**Data excerpts**
++++++++
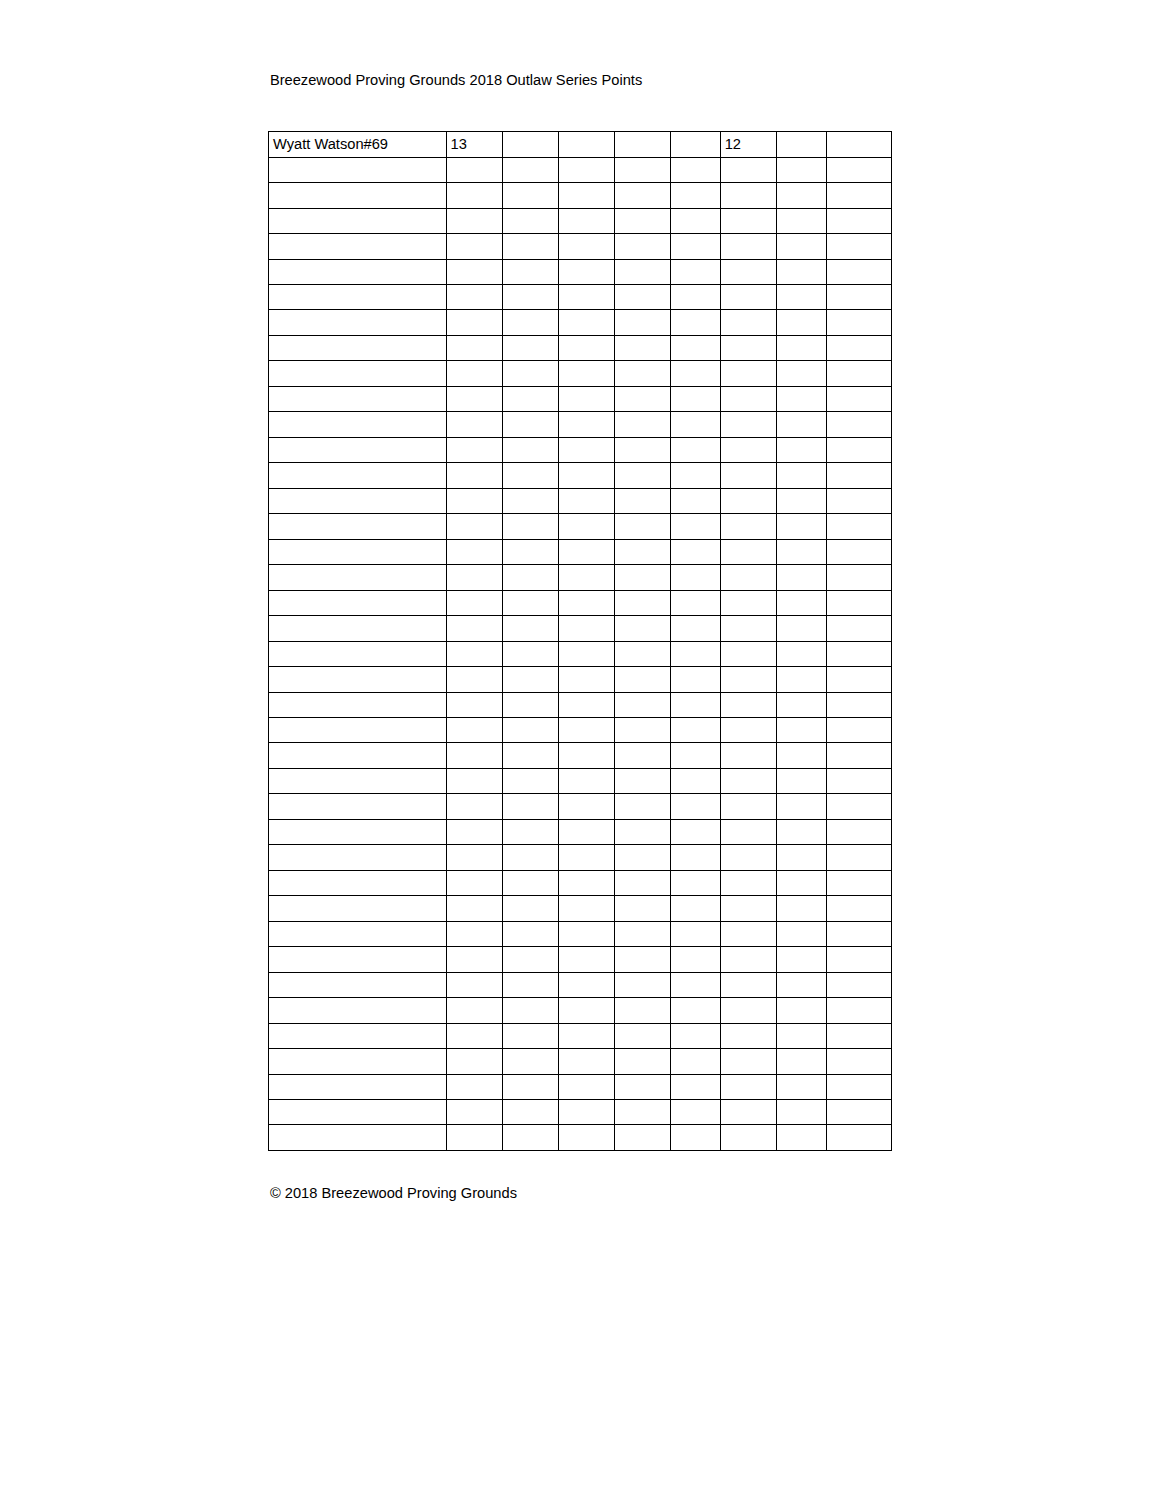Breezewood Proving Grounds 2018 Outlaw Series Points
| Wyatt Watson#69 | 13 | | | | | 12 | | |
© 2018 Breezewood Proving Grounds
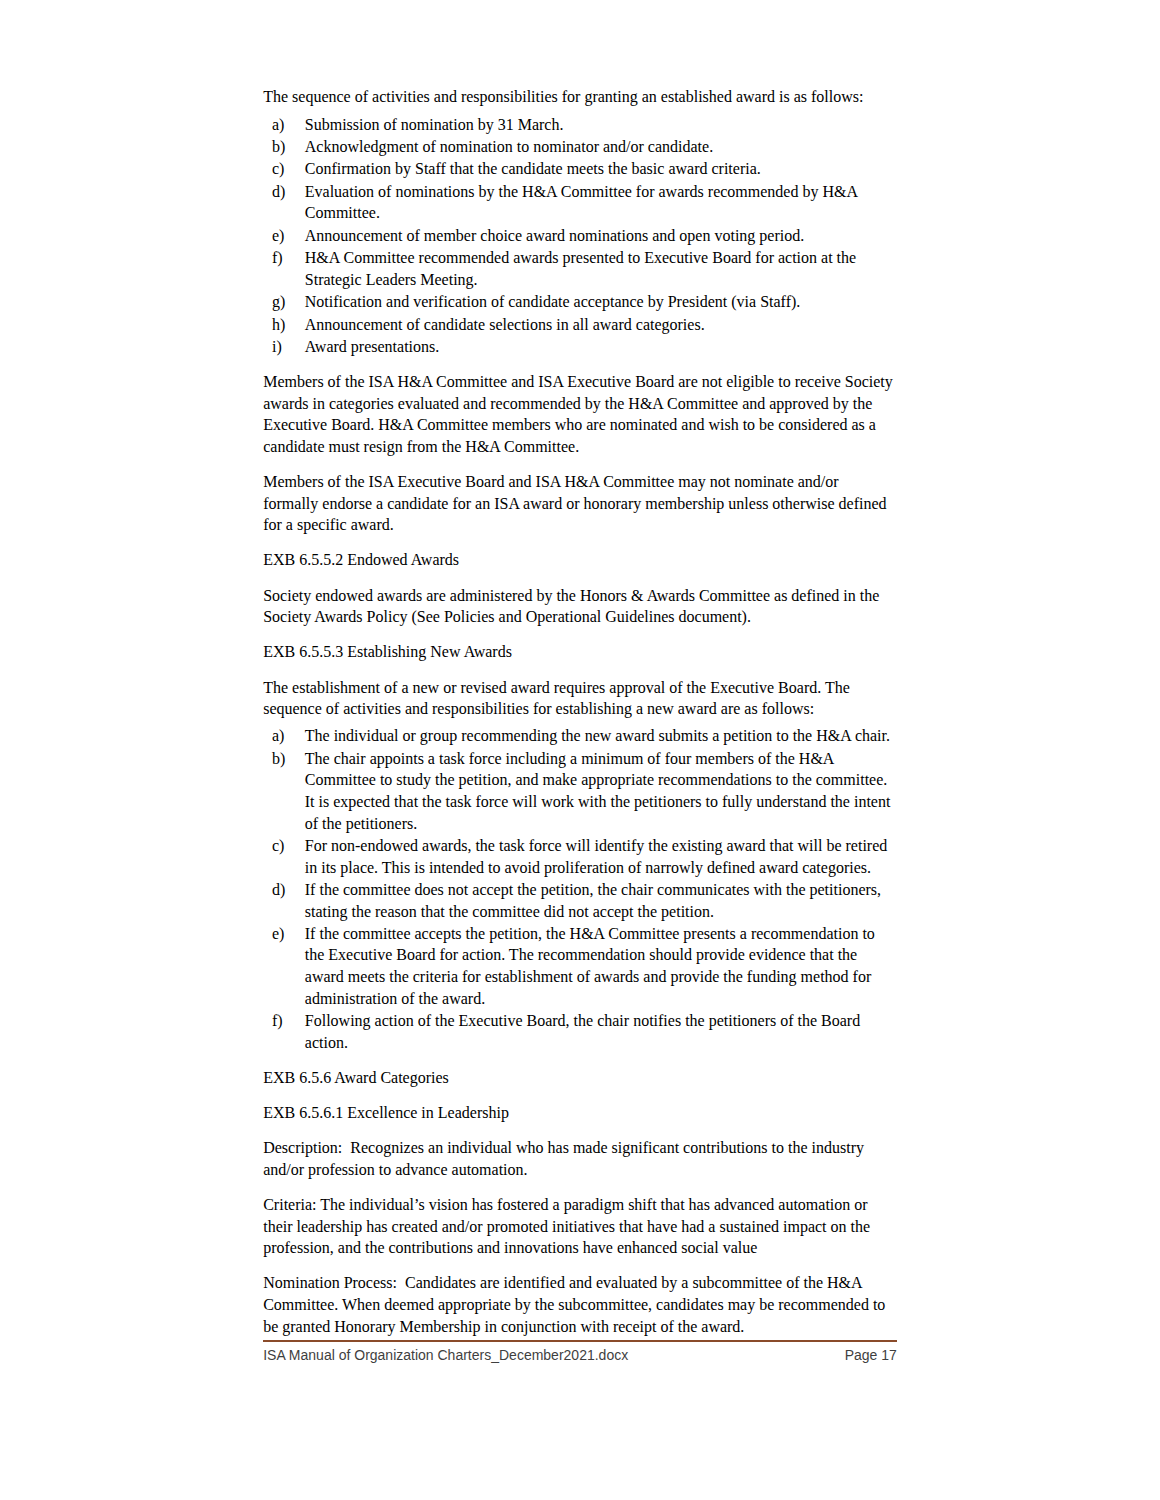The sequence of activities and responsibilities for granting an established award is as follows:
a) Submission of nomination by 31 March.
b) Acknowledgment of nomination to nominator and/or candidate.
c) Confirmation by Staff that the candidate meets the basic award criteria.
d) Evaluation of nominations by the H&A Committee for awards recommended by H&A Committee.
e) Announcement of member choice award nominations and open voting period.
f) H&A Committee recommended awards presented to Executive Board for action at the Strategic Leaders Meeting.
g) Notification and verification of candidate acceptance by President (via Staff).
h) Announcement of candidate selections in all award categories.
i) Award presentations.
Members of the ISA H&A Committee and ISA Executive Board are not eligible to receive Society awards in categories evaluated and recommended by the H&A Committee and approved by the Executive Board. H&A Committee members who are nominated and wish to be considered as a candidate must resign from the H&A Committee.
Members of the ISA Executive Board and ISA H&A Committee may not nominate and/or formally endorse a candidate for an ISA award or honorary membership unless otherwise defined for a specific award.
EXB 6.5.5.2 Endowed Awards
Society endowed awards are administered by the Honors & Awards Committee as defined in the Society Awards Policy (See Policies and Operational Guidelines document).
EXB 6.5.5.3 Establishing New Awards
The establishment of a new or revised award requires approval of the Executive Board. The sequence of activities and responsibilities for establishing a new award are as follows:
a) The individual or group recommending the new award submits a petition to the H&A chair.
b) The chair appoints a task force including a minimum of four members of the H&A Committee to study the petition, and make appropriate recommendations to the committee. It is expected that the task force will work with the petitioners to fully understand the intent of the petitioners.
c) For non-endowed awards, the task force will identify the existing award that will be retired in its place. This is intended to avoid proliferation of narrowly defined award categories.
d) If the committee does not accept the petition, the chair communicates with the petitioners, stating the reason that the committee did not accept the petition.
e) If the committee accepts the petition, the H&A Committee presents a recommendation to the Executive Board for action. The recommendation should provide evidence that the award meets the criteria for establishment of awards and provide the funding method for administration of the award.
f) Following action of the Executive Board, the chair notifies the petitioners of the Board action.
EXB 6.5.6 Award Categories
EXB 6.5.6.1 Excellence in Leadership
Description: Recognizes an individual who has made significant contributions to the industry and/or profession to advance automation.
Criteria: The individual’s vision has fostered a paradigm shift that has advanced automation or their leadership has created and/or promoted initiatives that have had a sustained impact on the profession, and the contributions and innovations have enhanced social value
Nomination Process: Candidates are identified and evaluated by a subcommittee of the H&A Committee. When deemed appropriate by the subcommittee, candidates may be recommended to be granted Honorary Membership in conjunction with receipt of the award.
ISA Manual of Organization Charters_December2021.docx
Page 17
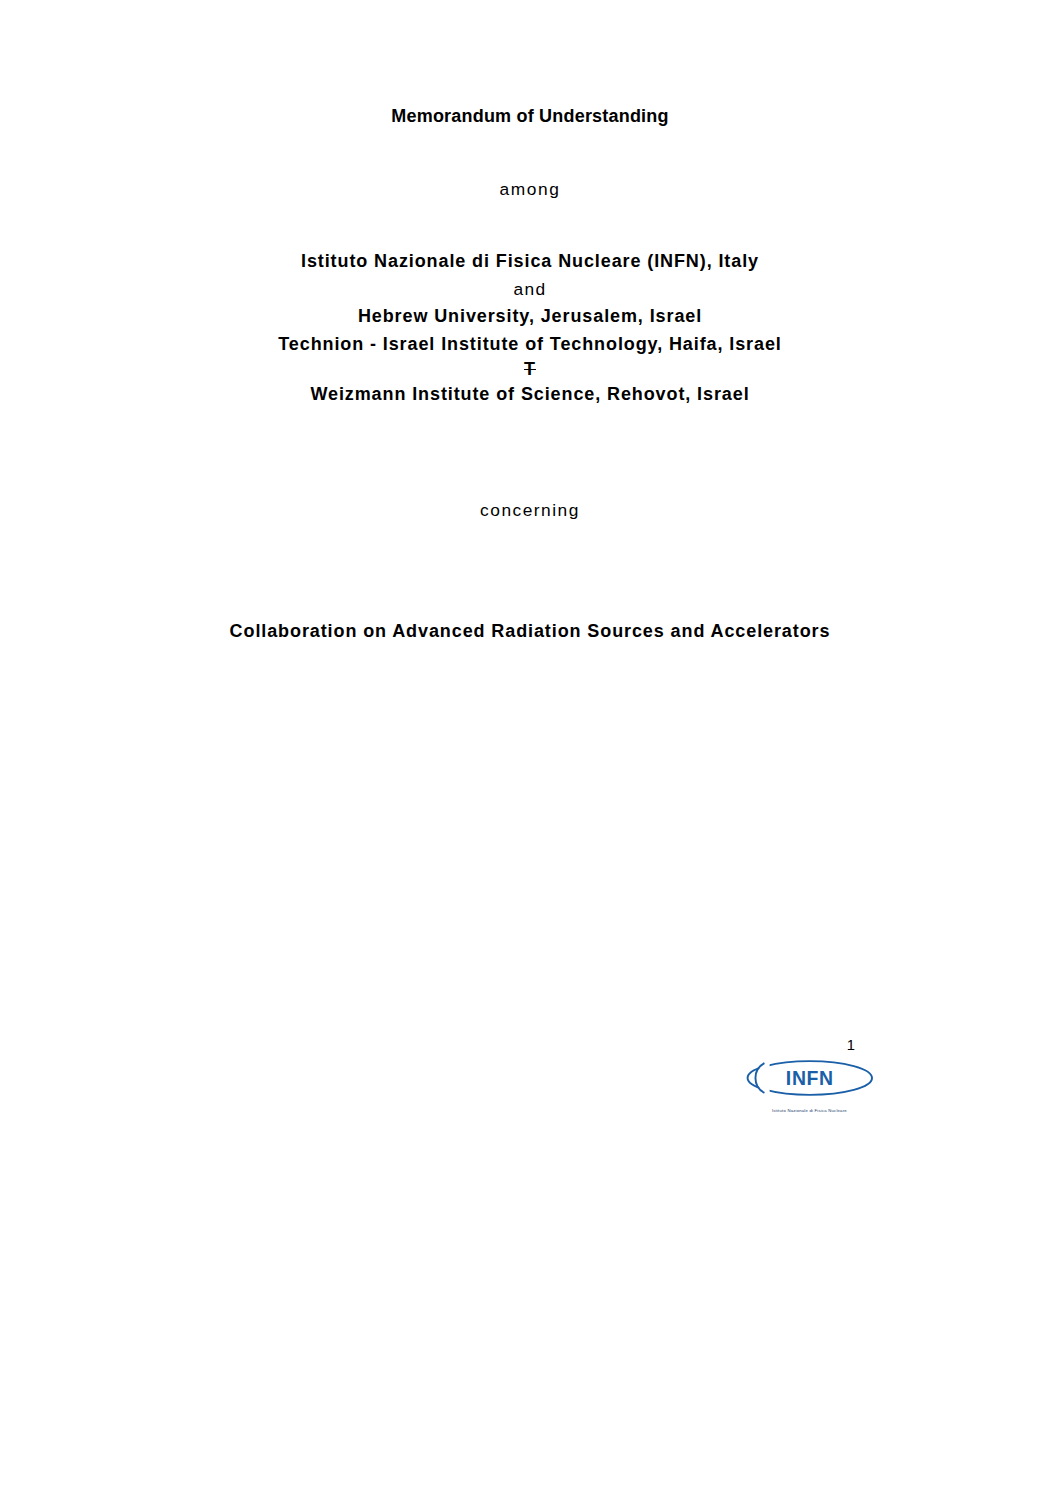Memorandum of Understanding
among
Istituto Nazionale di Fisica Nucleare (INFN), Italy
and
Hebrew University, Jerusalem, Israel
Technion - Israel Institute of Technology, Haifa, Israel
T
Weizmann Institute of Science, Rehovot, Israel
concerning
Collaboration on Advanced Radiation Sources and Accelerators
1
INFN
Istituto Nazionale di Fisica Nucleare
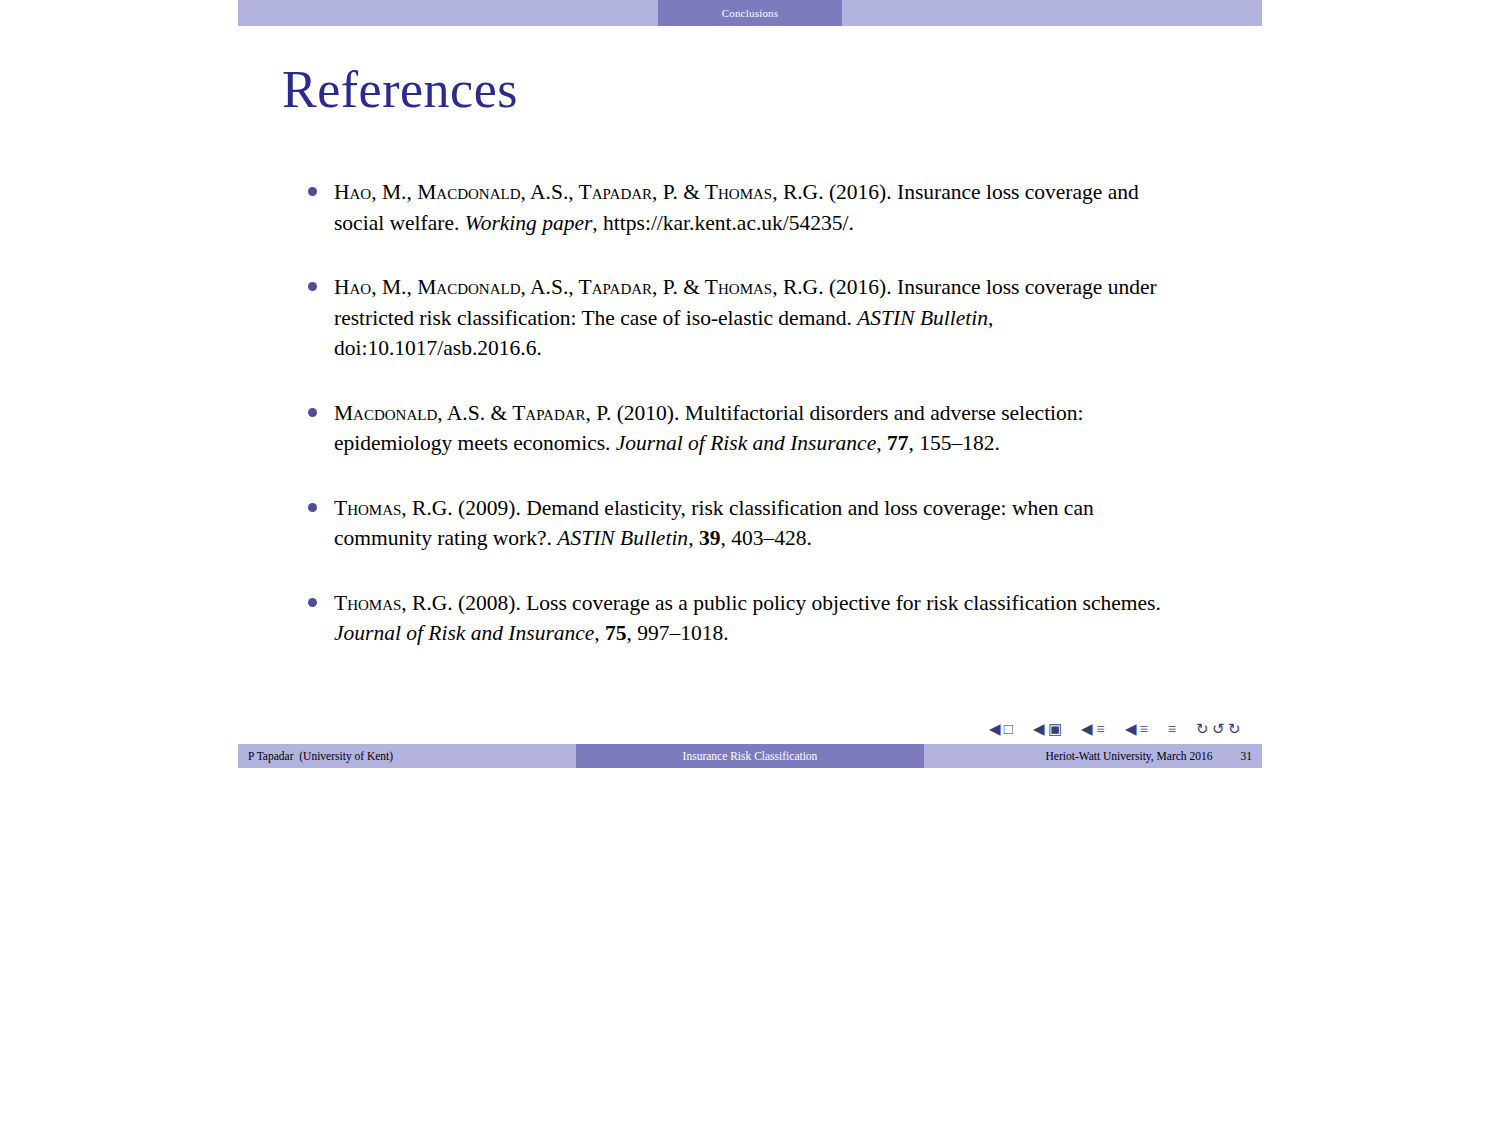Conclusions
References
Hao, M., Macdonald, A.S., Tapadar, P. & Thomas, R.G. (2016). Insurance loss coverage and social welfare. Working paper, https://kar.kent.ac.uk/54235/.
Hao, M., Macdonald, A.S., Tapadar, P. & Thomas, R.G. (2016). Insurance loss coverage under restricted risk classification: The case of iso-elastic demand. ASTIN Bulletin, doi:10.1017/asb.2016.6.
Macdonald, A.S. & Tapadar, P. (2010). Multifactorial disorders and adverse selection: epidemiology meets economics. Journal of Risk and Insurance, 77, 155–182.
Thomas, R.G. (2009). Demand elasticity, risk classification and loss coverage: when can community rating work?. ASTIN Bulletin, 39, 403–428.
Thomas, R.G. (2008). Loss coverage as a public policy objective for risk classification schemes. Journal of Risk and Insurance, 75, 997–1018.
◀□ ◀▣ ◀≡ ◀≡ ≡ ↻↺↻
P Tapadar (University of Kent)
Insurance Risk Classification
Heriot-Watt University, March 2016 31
++++++++
**EXERCISE OBJECTIVE**
Print exactly the lines above, starting at the line that contains "Insurance Risk Classification" and ending with the last line of the records, both included.

**TASK RESPONSE**
Insurance Risk Classification
Heriot-Watt University, March 2016 31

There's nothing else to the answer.